Les cris des grillons, la musique des flots sur une barque : avant même sa première image, le film de Beatriz Seigner nous accueille dans la nuit des déplacés colombiens. Déplacés car, pour fuir la guerre civile qui oppose FARC et paramilitaires, ils trouvent refuge sur l’île de Fantasia, à la lisière de la Colombie et du Brésil. Une petite île qui vit essentiellement de la pêche et où la pauvreté est la règle. Un univers pour le moins compliqué, donc, pour la maman de Nuria et Fabio, dont nous suivons les tribulations.

L’inscription du garçon à l’école, la recherche d’un emploi et, surtout, de l’indemnité due aux parents des disparus – car le père a disparu dans le conflit – : la caméra filme au plus près les démarches d’une Mère Courage moderne, qui se bat avec les embuches administratives comme avec l’adolescence précoce de son fils. Un gamin turbulent, qui cherche à trouver sa place dans cette nouvelle vie.

Et Nuria, dans tout cela ? Aux frasques de son frère répondent ses silences. Seules sa mère et une nouvelle camarade de classe parviennent, malgré son mutisme, à communiquer avec elle. Hors ces quelques contacts, elle semble glisser, discrète, d’un plan à l’autre, au point que le spectateur finit par douter de sa réalité.

Car si l’île qui héberge la petite famille s’appelle « fantasia », ce n’est pas un hasard : aux scènes diurnes, volontiers réalistes, s’opposent des scènes de nuit, où tout semble possible. Le clair-obscur joue le rôle d’un révélateur d’une vérité parallèle, où les morts reviennent et rejouent, à leur manière, les conciliabules des vivants. Seules, les boucles d’oreilles fluorescentes de la jeune fille, incarnée par Maria Paula Tabares Pena, nous guident dans cette obscurité.

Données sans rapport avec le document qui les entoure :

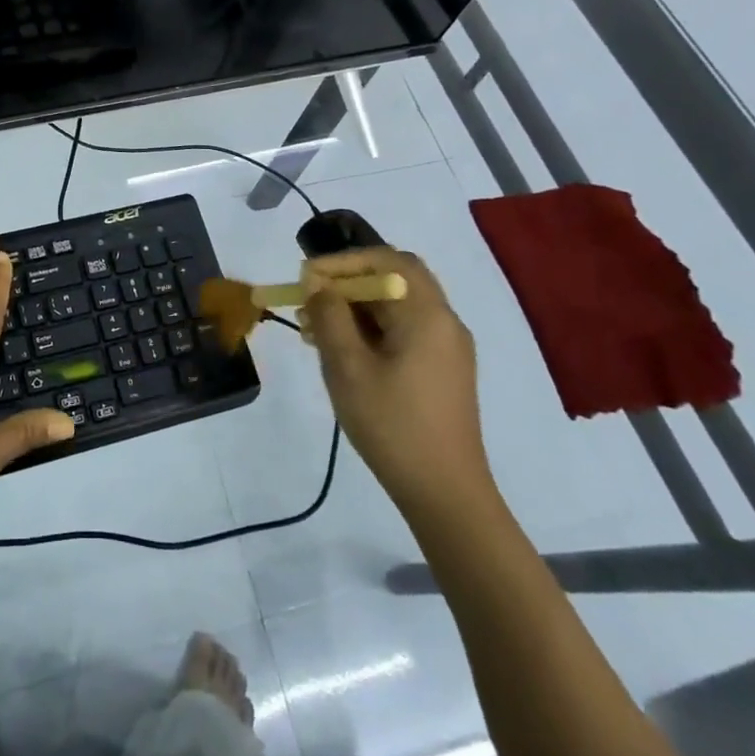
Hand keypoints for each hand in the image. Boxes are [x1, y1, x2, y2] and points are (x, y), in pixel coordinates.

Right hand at [298, 246, 490, 515]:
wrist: (446, 494)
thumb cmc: (393, 425)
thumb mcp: (348, 367)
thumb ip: (330, 316)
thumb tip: (317, 284)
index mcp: (427, 314)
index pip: (386, 260)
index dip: (343, 261)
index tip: (307, 276)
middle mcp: (444, 321)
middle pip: (396, 277)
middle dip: (349, 280)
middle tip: (313, 296)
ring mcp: (447, 347)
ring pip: (398, 304)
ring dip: (357, 305)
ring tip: (316, 327)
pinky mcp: (443, 370)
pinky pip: (405, 329)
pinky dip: (372, 326)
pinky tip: (342, 350)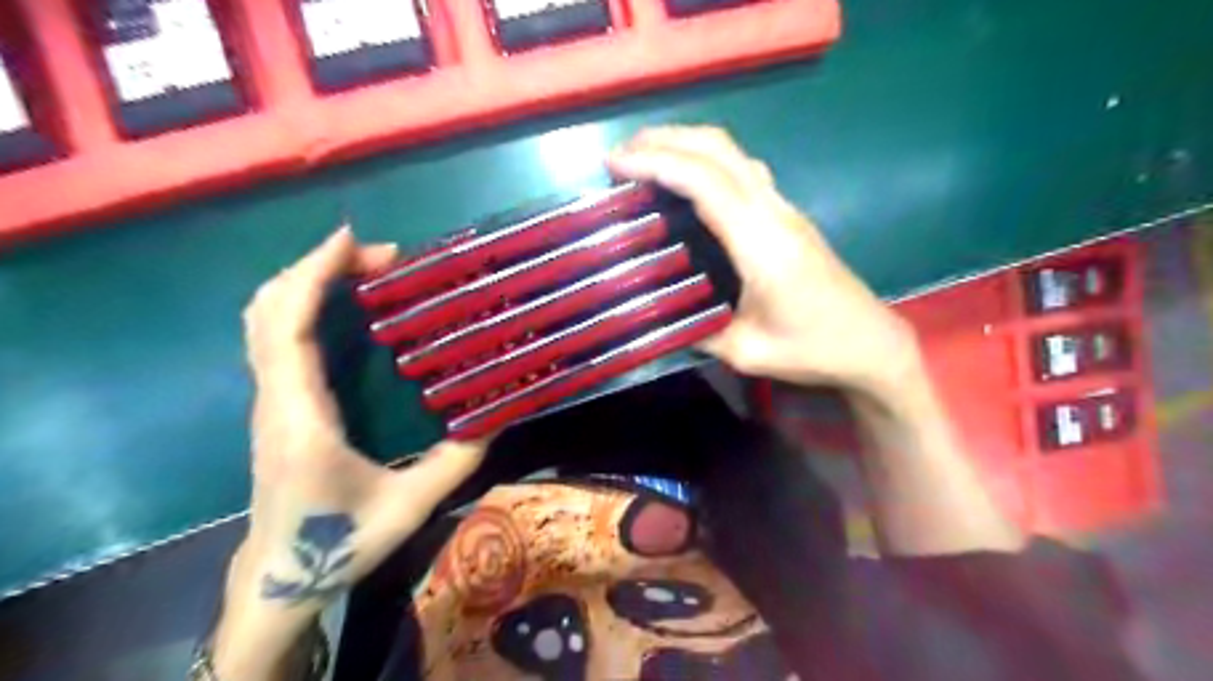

Malgré son mutisme, c’est donc Nuria qui devient le personnage principal du film, aimantant le spectateur avec son calme et le halo de ses bijoux. A la manière d’un fantôme, elle semble faire le lien entre le monde des vivants et celui des morts, portant sur sa peau les stigmates de ce dernier : la fluorescence de ses boucles d’oreilles s’étend progressivement à son visage, comme dans cette légende amazonienne qui associe la vue du fluo à la connaissance des réalités cachées.

Un film dont la grâce nous guide dans les vicissitudes des déplacés colombiens sans renoncer au charme et à la beauté. Engagé et mystérieux, politique et poétique. A voir absolument.